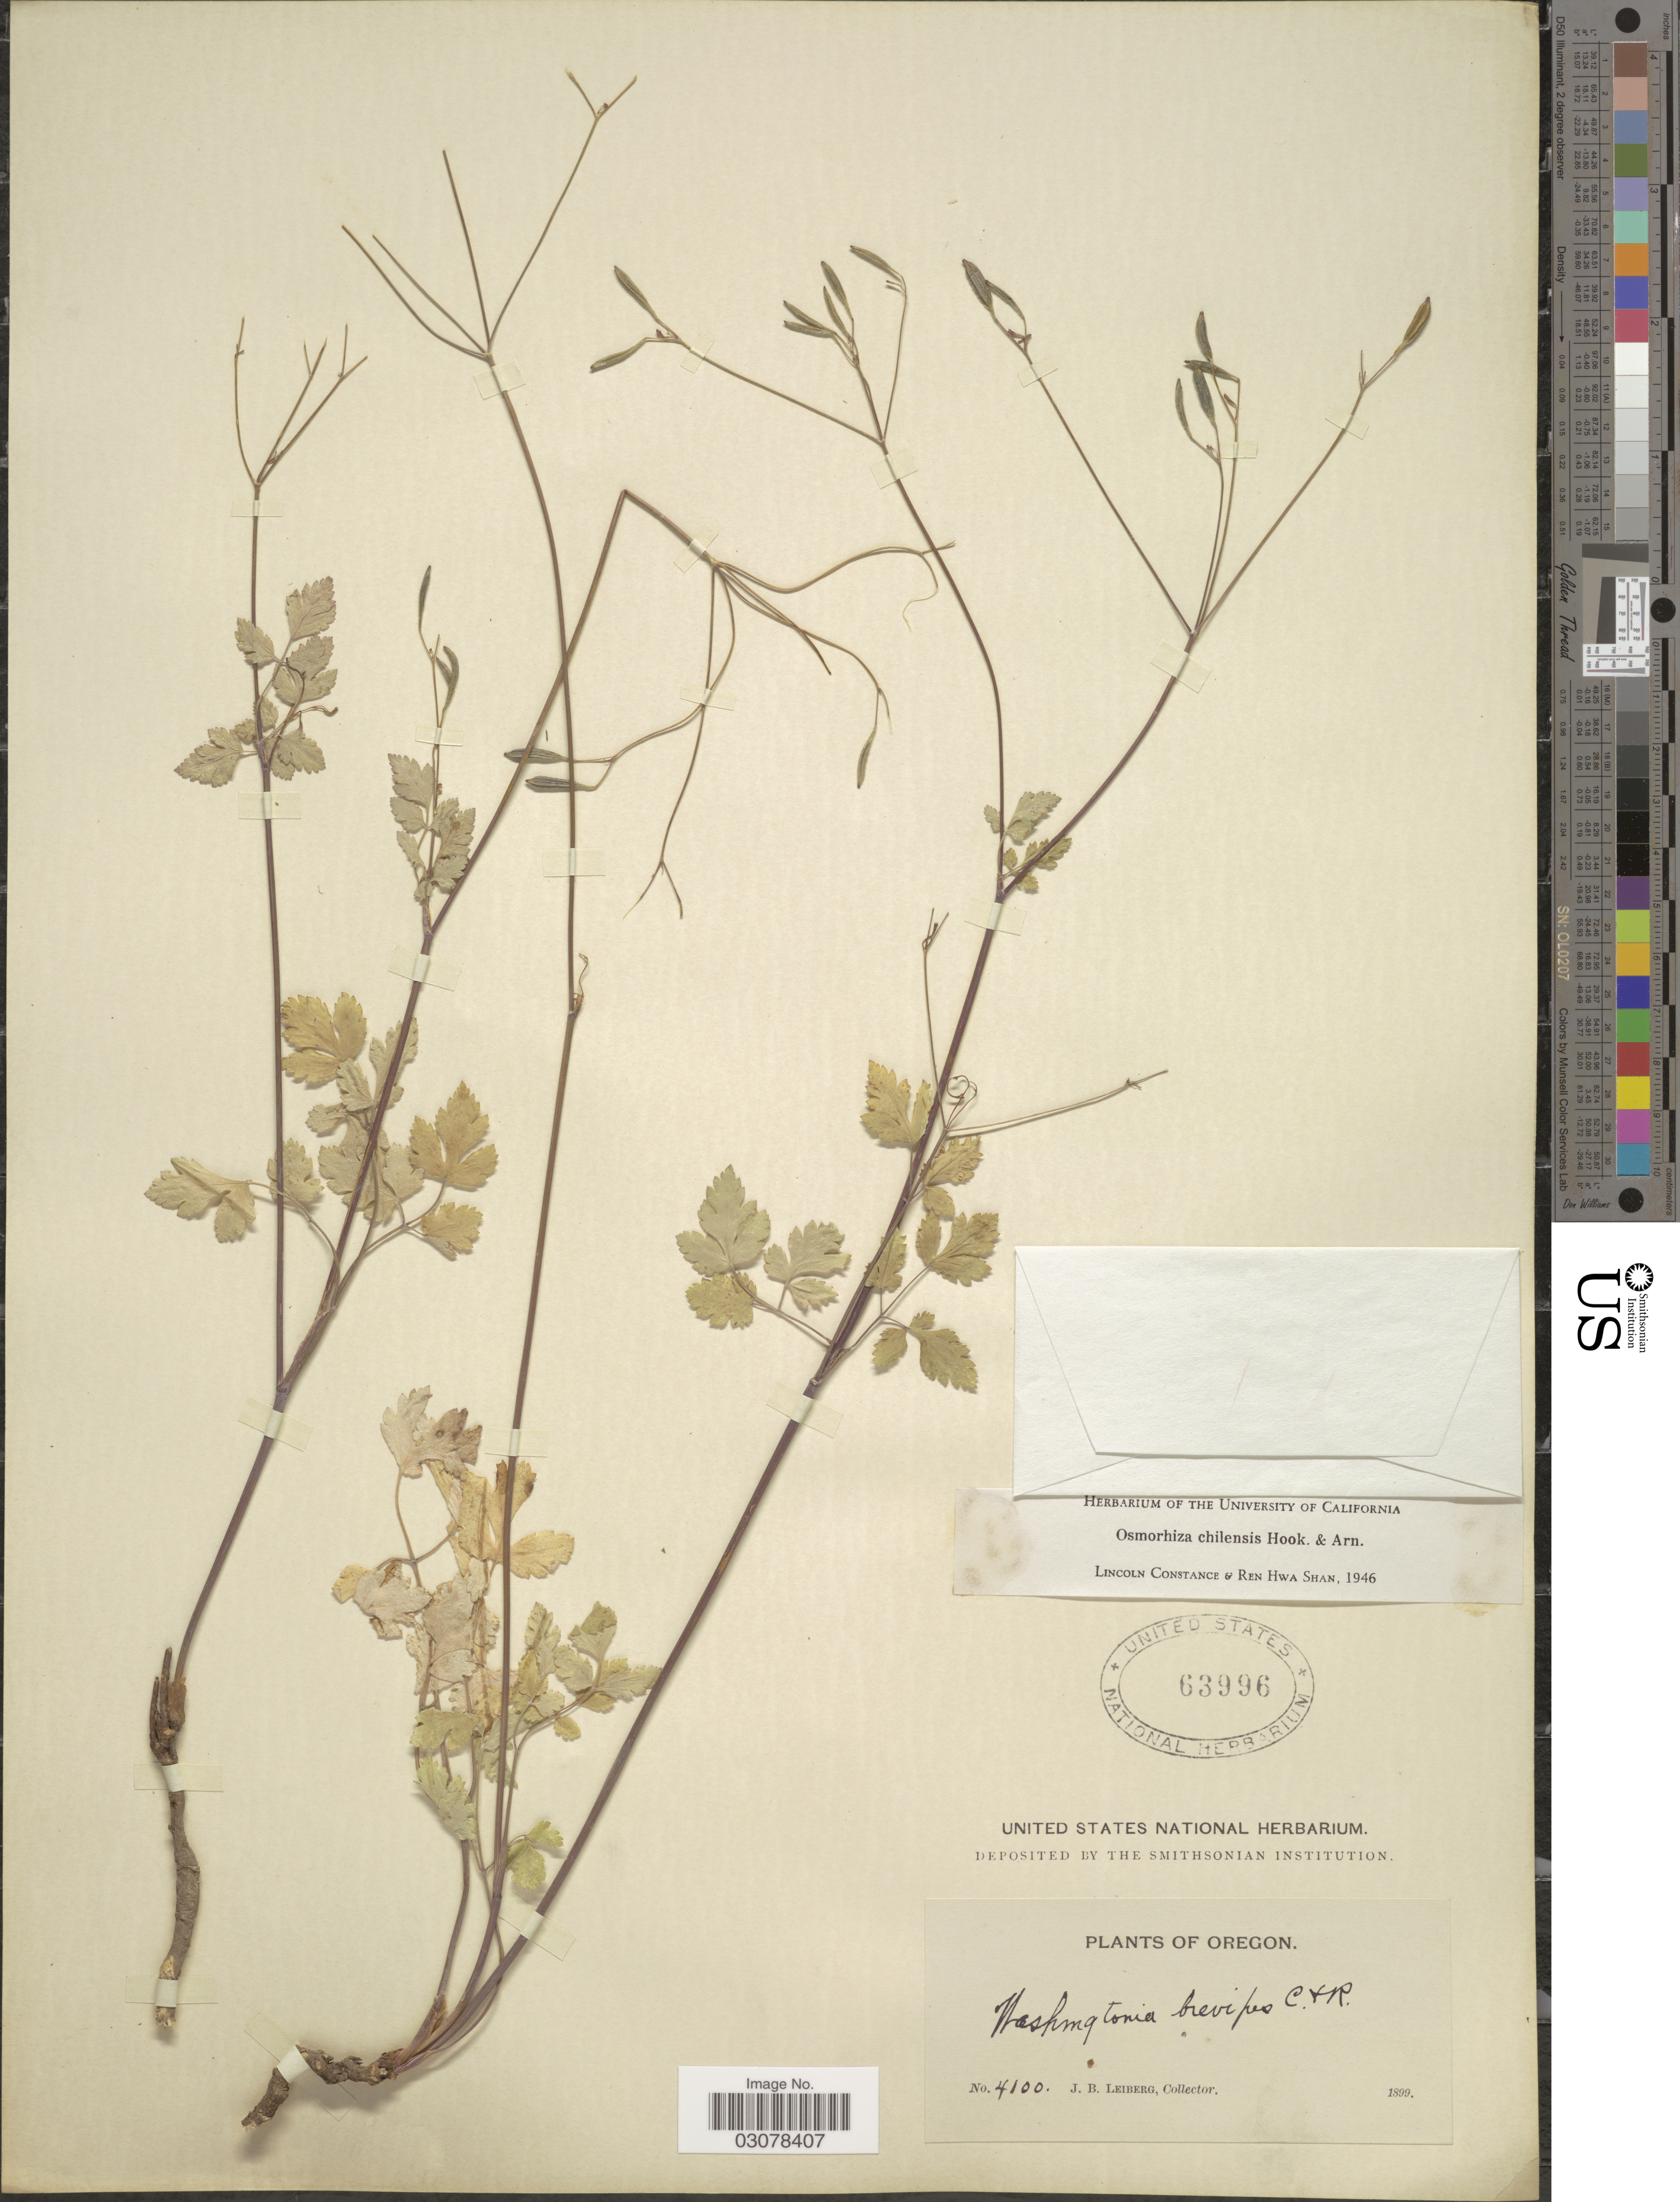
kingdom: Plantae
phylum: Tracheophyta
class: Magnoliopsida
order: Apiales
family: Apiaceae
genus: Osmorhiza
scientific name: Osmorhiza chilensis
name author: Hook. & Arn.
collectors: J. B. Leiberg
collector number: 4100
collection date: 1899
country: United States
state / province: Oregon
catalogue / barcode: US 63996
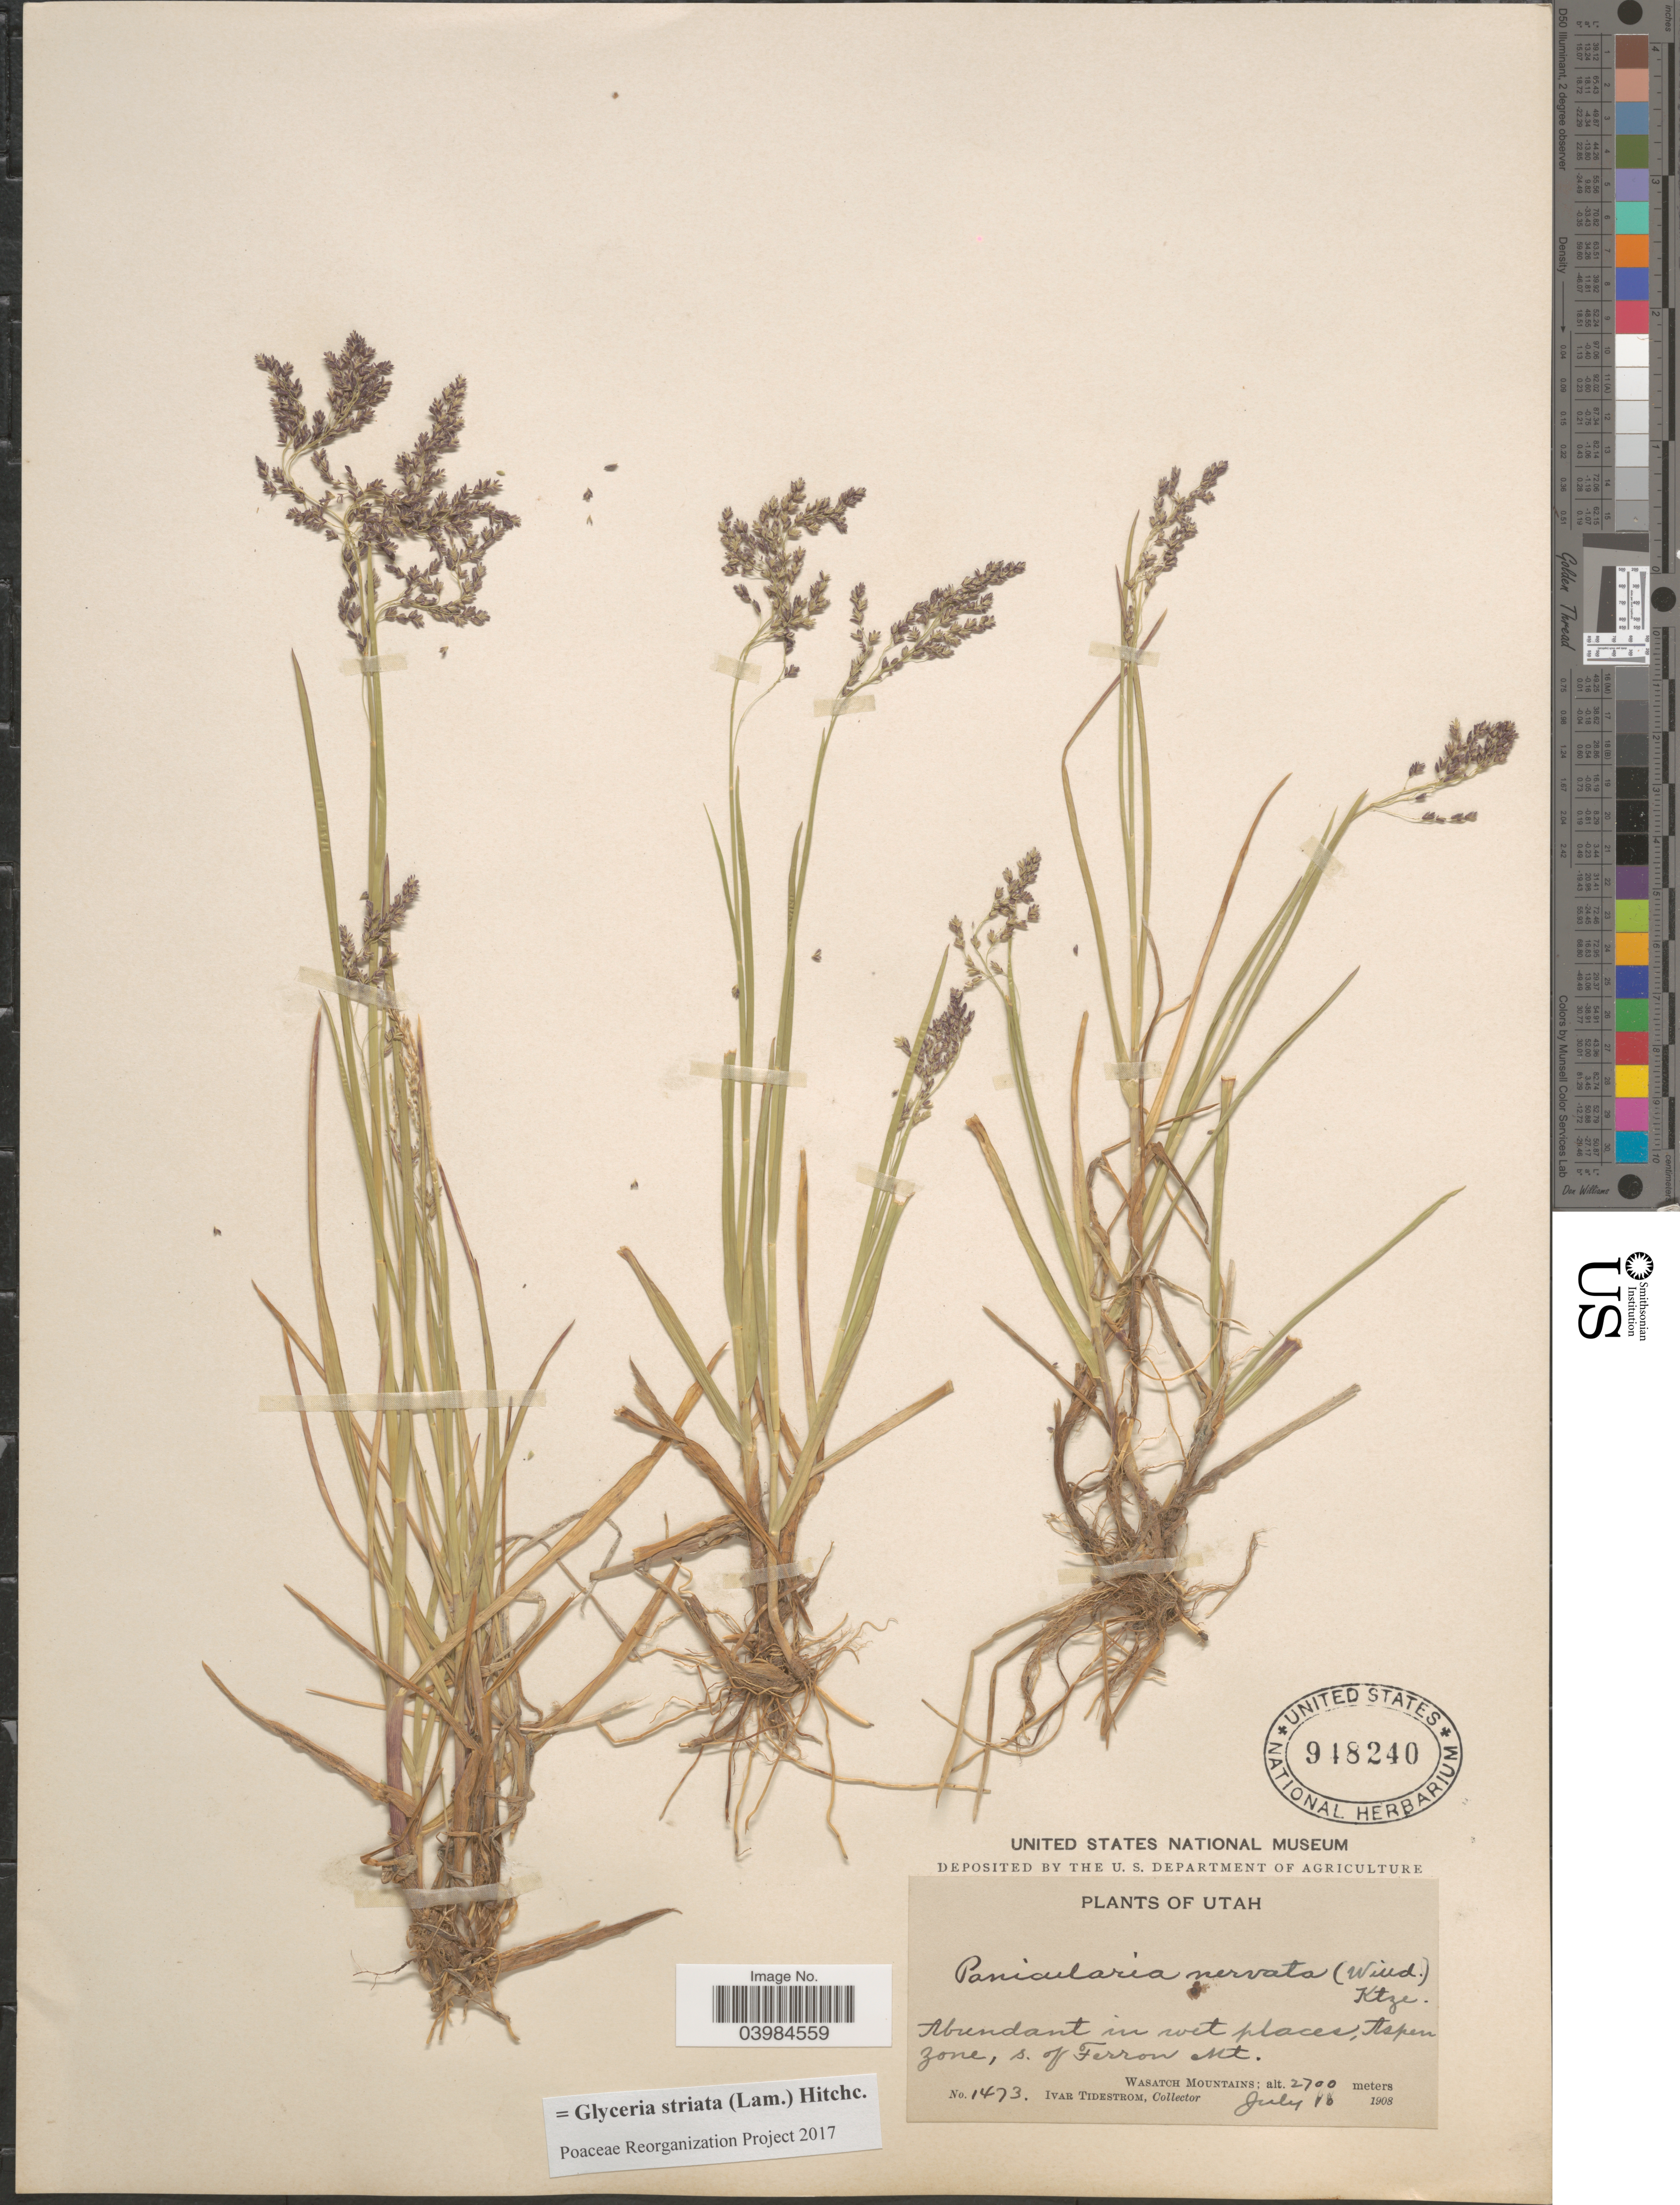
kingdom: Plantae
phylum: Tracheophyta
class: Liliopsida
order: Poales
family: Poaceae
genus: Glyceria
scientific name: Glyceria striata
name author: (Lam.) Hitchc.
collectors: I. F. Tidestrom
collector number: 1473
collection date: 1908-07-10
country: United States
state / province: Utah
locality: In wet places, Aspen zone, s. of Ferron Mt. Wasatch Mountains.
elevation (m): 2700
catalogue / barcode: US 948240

..............................

> [Given task]: Rewrite all the lines of the material above, changing "collection date" to "date collected" wherever it appears and keeping everything else the same. Leave out the picture lines.

> [Exercise answer]:
kingdom: Plantae
phylum: Tracheophyta
class: Magnoliopsida
order: Apiales
family: Apiaceae
genus: Osmorhiza
scientific name: Osmorhiza chilensis
name author: Hook. & Arn.
collectors: J. B. Leiberg
collector number: 4100
date collected: 1899
country: United States
state / province: Oregon
catalogue / barcode: US 63996
kingdom: Plantae
phylum: Tracheophyta
class: Liliopsida
order: Poales
family: Poaceae
genus: Glyceria
scientific name: Glyceria striata
name author: (Lam.) Hitchc.
collectors: I. F. Tidestrom
collector number: 1473
date collected: 1908-07-10
country: United States
state / province: Utah
locality: In wet places, Aspen zone, s. of Ferron Mt. Wasatch Mountains.
elevation (m): 2700
catalogue / barcode: US 948240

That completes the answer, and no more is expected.